- Instrução A: Copie, sem mudar nada, todas as linhas dos registros de relógios, da primeira à última, deixando as imagens de fora.

- Texto de origem:
§

Crônicas de uma Exploradora do Invisível.

sexta-feira, 15 de fevereiro de 2013

Diálogo nº 3


- Eu sempre soube o que quero da vida.
- Eu odeio generalizações.
- Mas algumas generalizações são válidas.
- Você é adepta do “sempre” ou do “quase”?
- E você é adepto do ódio aos dois?
- Você vai pensar que é impossível me agradar.
- “Impossível” também é generalização.
- Exatamente. Você, adepta disso, vai logo me generalizar.
- Sempre odiei preconceitos.
- Então você é uma contradição, porque odeia o que pratica.
- Não sei se posso contestar a visão que você tem de mim, pois isso é algo muito seu...
- Fique à vontade.
- ...Mas praticar algo que se odeia, ou com que não se concorda, é comum. Odeio ter que me equilibrar em fios todos os dias, mas não poderia deixar de fazê-lo.

§

- Dados para usar:
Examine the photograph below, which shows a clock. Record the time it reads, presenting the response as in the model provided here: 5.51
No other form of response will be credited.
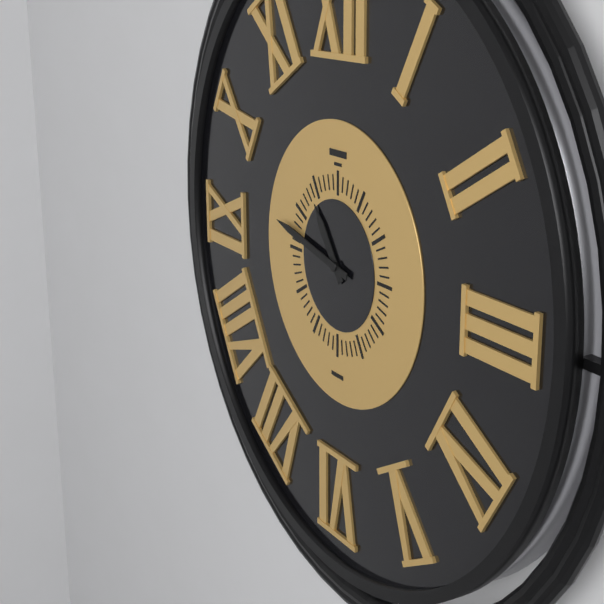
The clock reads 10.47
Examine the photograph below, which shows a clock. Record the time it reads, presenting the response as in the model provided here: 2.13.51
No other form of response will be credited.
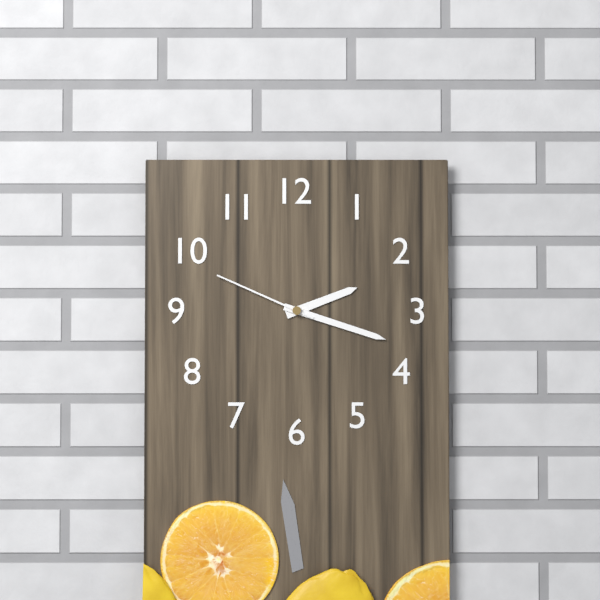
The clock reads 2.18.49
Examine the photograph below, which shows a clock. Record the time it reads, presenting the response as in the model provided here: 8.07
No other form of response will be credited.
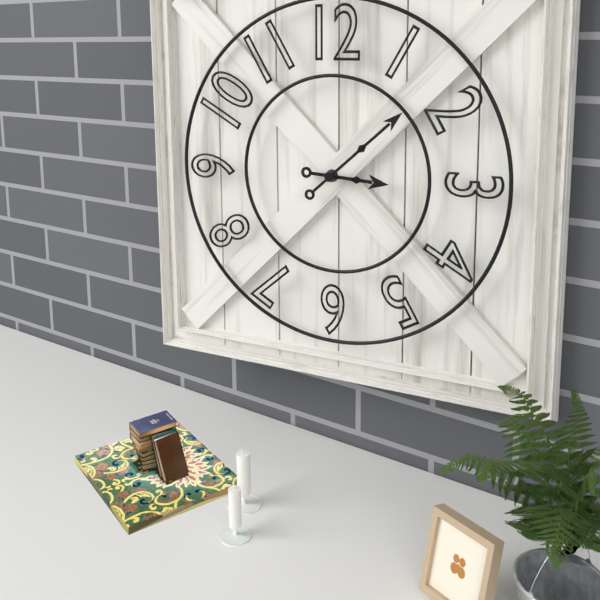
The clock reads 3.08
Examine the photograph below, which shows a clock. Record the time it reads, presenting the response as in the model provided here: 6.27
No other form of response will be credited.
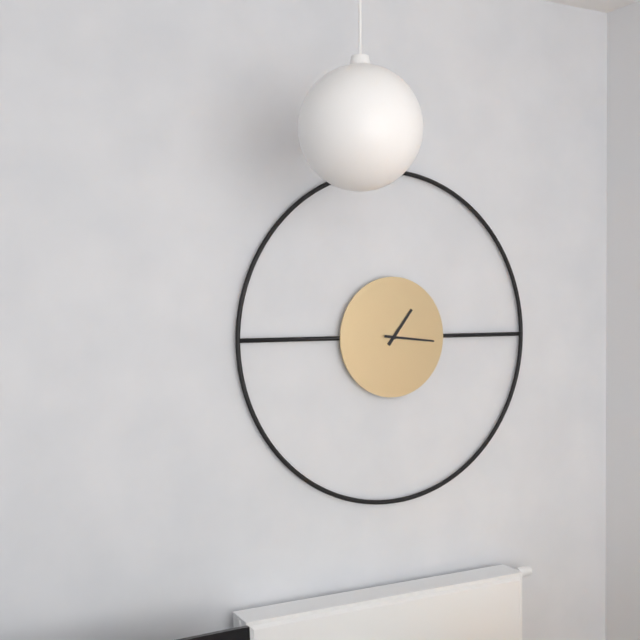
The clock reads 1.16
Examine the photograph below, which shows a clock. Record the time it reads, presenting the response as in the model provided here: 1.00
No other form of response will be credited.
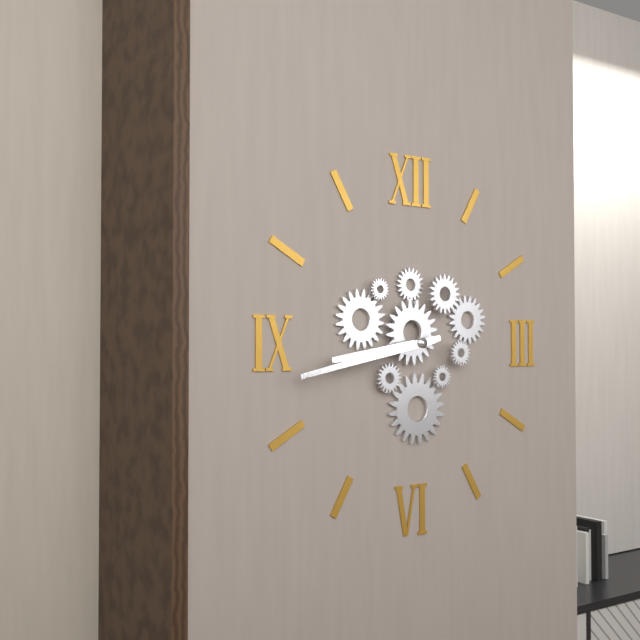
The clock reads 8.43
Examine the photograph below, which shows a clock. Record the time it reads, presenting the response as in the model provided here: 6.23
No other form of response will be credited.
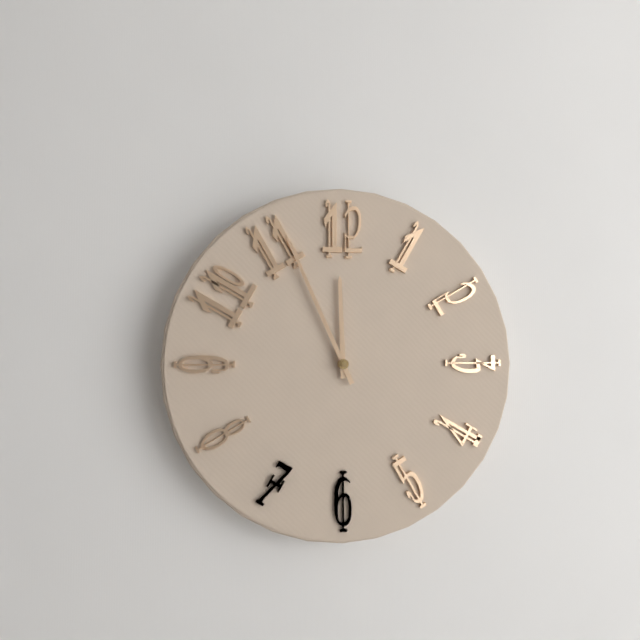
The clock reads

§

- Instrução B: Diga se cada afirmação abaixo combina com o diálogo, respondendo sim ou não e citando as palavras do texto que decidem: (i) Em uma das falas, alguém diz que odeia generalizações. (ii) Em uma das falas, alguém diz que gosta de se equilibrar em fios todos os dias. (iii) O diálogo traz a data de uma sexta-feira de fevereiro de 2013.

- Resolução A:
Examine the photograph below, which shows a clock. Record the time it reads, presenting the response as in the model provided here: 5.51
No other form of response will be credited.
The clock reads 10.47
Examine the photograph below, which shows a clock. Record the time it reads, presenting the response as in the model provided here: 2.13.51
No other form of response will be credited.
The clock reads 2.18.49
Examine the photograph below, which shows a clock. Record the time it reads, presenting the response as in the model provided here: 8.07
No other form of response will be credited.
The clock reads 3.08
Examine the photograph below, which shows a clock. Record the time it reads, presenting the response as in the model provided here: 6.27
No other form of response will be credited.
The clock reads 1.16
Examine the photograph below, which shows a clock. Record the time it reads, presenting the response as in the model provided here: 1.00
No other form of response will be credited.
The clock reads 8.43
Examine the photograph below, which shows a clock. Record the time it reads, presenting the response as in the model provided here: 6.23
No other form of response will be credited.
The clock reads

- Resolução B:
(i) Sim: "Eu odeio generalizações."
(ii) Não: "Odeio ter que me equilibrar em fios todos os dias"
(iii) Sim: "sexta-feira, 15 de fevereiro de 2013"